SpaceX's AI division generated $3.2 billion in revenue in 2025, up about 22 percent from the year before, but this growth has slowed in 2026. Advertising revenue from X plummeted by $100 million in the first quarter of 2026 alone, which SpaceX attributed to an overhaul of its advertiser tools. Meanwhile, subscription revenue from Grok and X combined jumped by $365 million in 2025 and another $177 million in just the first three months of 2026, showing that users are willing to pay for these services.
Steps to Understand SpaceX's IPO Risk Disclosure Strategy
- Regulatory Investigations: SpaceX disclosed that it is currently under investigation in the United States and other countries over allegations that Grok was used to create sexualized imagery of apparent minors, a serious legal exposure that could result in market access restrictions.
- Litigation Reserves: The company has set aside $530 million for potential litigation losses related to its AI products, signaling management's expectation that lawsuits and regulatory penalties are likely to materialize.
- Class Action Lawsuits: SpaceX noted that it is the defendant in several ongoing class action lawsuits, and that future "misuse" of its AI products could expose it to additional regulatory sanctions, including loss of access to certain markets.

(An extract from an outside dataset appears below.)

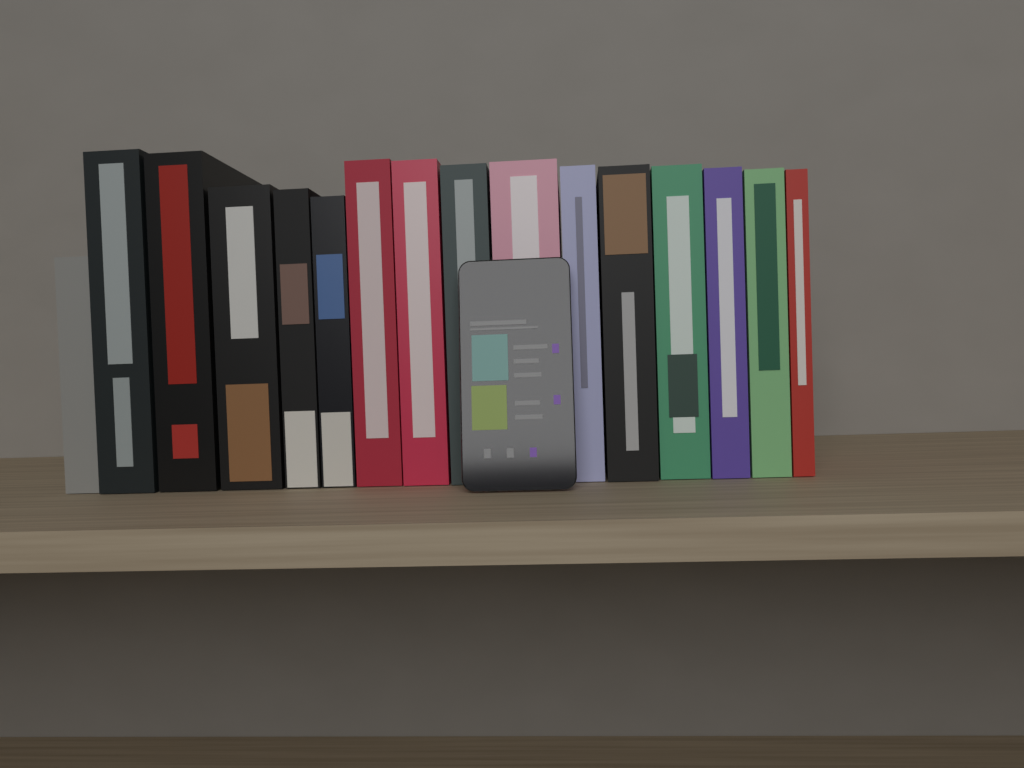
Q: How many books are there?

- Content Moderation Trade-offs: The company's deliberate choice to offer less-filtered AI modes creates a business model tension: the features that differentiate Grok from competitors also generate the most regulatory and reputational risk.
Disclosing potential business risks is a routine and legally required part of IPO filings, and some of the concerns outlined by SpaceX may never materialize. However, the specificity and magnitude of these disclosures suggest that the company views the risks as material enough to warrant investor attention. A group of nonprofits warned earlier this week that xAI's poor safety record could become a liability for SpaceX investors, underscoring external concern about the AI division's governance.
What Does This Mean for SpaceX's Valuation and IPO Timeline?
SpaceX was valued at $1.25 trillion in February 2026 after merging with xAI, meaning new investors will be buying in at a historically high price. The company plans to list under ticker symbol SPCX on the Nasdaq, with a roadshow expected to begin on June 8, 2026. Goldman Sachs is the lead underwriter, followed by Morgan Stanley, Bank of America, Citigroup, and JPMorgan Chase.
The IPO filing reveals that SpaceX sees a total addressable market of $28.5 trillion, with a $2.4 trillion AI infrastructure market alone. However, investors will need to weigh the company's ambitious growth potential against the concrete legal and regulatory headwinds posed by Grok. The fact that SpaceX has already set aside half a billion dollars for litigation suggests that management expects these risks to materialize, not merely remain theoretical.
Whether the risks posed by Grok and X are worth the headache may be one of the significant questions investors will have to wrestle with ahead of the SpaceX IPO. The company's decision to disclose these risks transparently in its prospectus is legally required, but it also signals that the tension between Musk's vision of "truth-seeking artificial intelligence" with minimal guardrails and the regulatory reality of operating a global AI platform remains unresolved.